Reproduce every line of the material, exactly as given.
━━━━━ Data to process
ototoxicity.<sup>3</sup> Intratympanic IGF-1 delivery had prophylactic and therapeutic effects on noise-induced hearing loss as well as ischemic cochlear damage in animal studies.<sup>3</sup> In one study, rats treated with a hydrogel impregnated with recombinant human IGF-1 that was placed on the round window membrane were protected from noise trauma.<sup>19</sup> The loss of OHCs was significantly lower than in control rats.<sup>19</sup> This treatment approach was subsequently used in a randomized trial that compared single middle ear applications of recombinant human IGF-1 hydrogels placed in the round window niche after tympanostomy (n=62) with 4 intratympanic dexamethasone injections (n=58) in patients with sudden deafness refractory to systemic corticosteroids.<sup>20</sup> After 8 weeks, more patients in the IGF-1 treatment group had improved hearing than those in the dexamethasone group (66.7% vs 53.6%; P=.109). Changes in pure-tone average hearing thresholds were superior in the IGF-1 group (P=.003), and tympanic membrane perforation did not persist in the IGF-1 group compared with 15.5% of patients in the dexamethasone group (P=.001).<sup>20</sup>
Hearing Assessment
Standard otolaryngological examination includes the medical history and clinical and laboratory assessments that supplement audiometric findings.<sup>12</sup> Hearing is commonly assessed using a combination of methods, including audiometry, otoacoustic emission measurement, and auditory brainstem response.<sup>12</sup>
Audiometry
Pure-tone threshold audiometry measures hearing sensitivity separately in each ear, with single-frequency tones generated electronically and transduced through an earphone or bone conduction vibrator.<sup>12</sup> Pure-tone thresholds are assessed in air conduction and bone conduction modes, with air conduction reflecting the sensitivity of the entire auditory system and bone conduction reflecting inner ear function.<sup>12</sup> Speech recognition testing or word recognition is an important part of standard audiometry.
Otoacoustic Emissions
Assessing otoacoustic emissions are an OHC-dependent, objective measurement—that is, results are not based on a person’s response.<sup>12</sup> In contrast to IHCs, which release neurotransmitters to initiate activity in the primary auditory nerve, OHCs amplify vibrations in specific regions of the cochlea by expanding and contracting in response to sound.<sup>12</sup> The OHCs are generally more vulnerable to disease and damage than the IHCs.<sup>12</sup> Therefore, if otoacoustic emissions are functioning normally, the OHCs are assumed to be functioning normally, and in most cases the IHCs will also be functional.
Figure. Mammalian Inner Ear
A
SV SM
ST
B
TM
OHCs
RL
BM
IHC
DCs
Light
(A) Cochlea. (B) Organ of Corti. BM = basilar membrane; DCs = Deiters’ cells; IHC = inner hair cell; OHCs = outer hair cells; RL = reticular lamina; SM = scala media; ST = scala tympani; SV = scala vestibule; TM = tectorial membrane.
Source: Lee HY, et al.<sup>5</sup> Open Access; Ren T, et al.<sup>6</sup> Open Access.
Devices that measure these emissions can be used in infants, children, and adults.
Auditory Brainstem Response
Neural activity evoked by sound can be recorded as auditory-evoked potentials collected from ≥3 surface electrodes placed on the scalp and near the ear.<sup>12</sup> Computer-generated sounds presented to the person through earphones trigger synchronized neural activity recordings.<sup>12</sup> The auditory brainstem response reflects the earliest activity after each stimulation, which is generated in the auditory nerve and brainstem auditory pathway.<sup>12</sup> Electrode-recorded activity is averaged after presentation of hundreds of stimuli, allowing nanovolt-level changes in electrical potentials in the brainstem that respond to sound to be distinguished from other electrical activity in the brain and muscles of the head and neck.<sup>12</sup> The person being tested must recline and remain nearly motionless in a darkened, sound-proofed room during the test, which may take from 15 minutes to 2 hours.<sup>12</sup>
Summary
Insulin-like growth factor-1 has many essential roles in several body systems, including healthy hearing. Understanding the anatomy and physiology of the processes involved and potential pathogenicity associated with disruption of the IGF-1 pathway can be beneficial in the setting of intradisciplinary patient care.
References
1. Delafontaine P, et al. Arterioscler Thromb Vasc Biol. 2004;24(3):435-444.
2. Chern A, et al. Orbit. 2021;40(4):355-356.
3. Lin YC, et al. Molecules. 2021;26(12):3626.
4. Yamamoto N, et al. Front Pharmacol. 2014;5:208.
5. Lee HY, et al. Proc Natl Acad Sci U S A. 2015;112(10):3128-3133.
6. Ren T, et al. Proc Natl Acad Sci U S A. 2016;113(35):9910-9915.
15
━━━━━━━━━━
**Problem solution**
ototoxicity.<sup>3</sup> Intratympanic IGF-1 delivery had prophylactic and therapeutic effects on noise-induced hearing loss as well as ischemic cochlear damage in animal studies.<sup>3</sup> In one study, rats treated with a hydrogel impregnated with recombinant human IGF-1 that was placed on the round window membrane were protected from noise trauma.<sup>19</sup> The loss of OHCs was significantly lower than in control rats.<sup>19</sup> This treatment approach was subsequently used in a randomized trial that compared single middle ear applications of recombinant human IGF-1 hydrogels placed in the round window niche after tympanostomy (n=62) with 4 intratympanic dexamethasone injections (n=58) in patients with sudden deafness refractory to systemic corticosteroids.<sup>20</sup> After 8 weeks, more patients in the IGF-1 treatment group had improved hearing than those in the dexamethasone group (66.7% vs 53.6%; P=.109). Changes in pure-tone average hearing thresholds were superior in the IGF-1 group (P=.003), and tympanic membrane perforation did not persist in the IGF-1 group compared with 15.5% of patients in the dexamethasone group (P=.001).<sup>20</sup>
Hearing Assessment
Standard otolaryngological examination includes the medical history and clinical and laboratory assessments that supplement audiometric findings.<sup>12</sup> Hearing is commonly assessed using a combination of methods, including audiometry, otoacoustic emission measurement, and auditory brainstem response.<sup>12</sup>
Audiometry
Pure-tone threshold audiometry measures hearing sensitivity separately in each ear, with single-frequency tones generated electronically and transduced through an earphone or bone conduction vibrator.<sup>12</sup> Pure-tone thresholds are assessed in air conduction and bone conduction modes, with air conduction reflecting the sensitivity of the entire auditory system and bone conduction reflecting inner ear function.<sup>12</sup> Speech recognition testing or word recognition is an important part of standard audiometry.
Otoacoustic Emissions
Assessing otoacoustic emissions are an OHC-dependent, objective measurement—that is, results are not based on a person’s response.<sup>12</sup> In contrast to IHCs, which release neurotransmitters to initiate activity in the primary auditory nerve, OHCs amplify vibrations in specific regions of the cochlea by expanding and contracting in response to sound.<sup>12</sup> The OHCs are generally more vulnerable to disease and damage than the IHCs.<sup>12</sup> Therefore, if otoacoustic emissions are functioning normally, the OHCs are assumed to be functioning normally, and in most cases the IHCs will also be functional.
Figure. Mammalian Inner Ear
A
SV SM
ST
B
TM
OHCs
RL
BM
IHC
DCs
Light
(A) Cochlea. (B) Organ of Corti. BM = basilar membrane; DCs = Deiters’ cells; IHC = inner hair cell; OHCs = outer hair cells; RL = reticular lamina; SM = scala media; ST = scala tympani; SV = scala vestibule; TM = tectorial membrane.
Source: Lee HY, et al.<sup>5</sup> Open Access; Ren T, et al.<sup>6</sup> Open Access.
Devices that measure these emissions can be used in infants, children, and adults.
Auditory Brainstem Response
Neural activity evoked by sound can be recorded as auditory-evoked potentials collected from ≥3 surface electrodes placed on the scalp and near the ear.<sup>12</sup> Computer-generated sounds presented to the person through earphones trigger synchronized neural activity recordings.<sup>12</sup> The auditory brainstem response reflects the earliest activity after each stimulation, which is generated in the auditory nerve and brainstem auditory pathway.<sup>12</sup> Electrode-recorded activity is averaged after presentation of hundreds of stimuli, allowing nanovolt-level changes in electrical potentials in the brainstem that respond to sound to be distinguished from other electrical activity in the brain and muscles of the head and neck.<sup>12</sup> The person being tested must recline and remain nearly motionless in a darkened, sound-proofed room during the test, which may take from 15 minutes to 2 hours.<sup>12</sup>
Summary
Insulin-like growth factor-1 has many essential roles in several body systems, including healthy hearing. Understanding the anatomy and physiology of the processes involved and potential pathogenicity associated with disruption of the IGF-1 pathway can be beneficial in the setting of intradisciplinary patient care.
References
1. Delafontaine P, et al. Arterioscler Thromb Vasc Biol. 2004;24(3):435-444.
2. Chern A, et al. Orbit. 2021;40(4):355-356.
3. Lin YC, et al. Molecules. 2021;26(12):3626.
4. Yamamoto N, et al. Front Pharmacol. 2014;5:208.
5. Lee HY, et al. Proc Natl Acad Sci U S A. 2015;112(10):3128-3133.
6. Ren T, et al. Proc Natl Acad Sci U S A. 2016;113(35):9910-9915.
15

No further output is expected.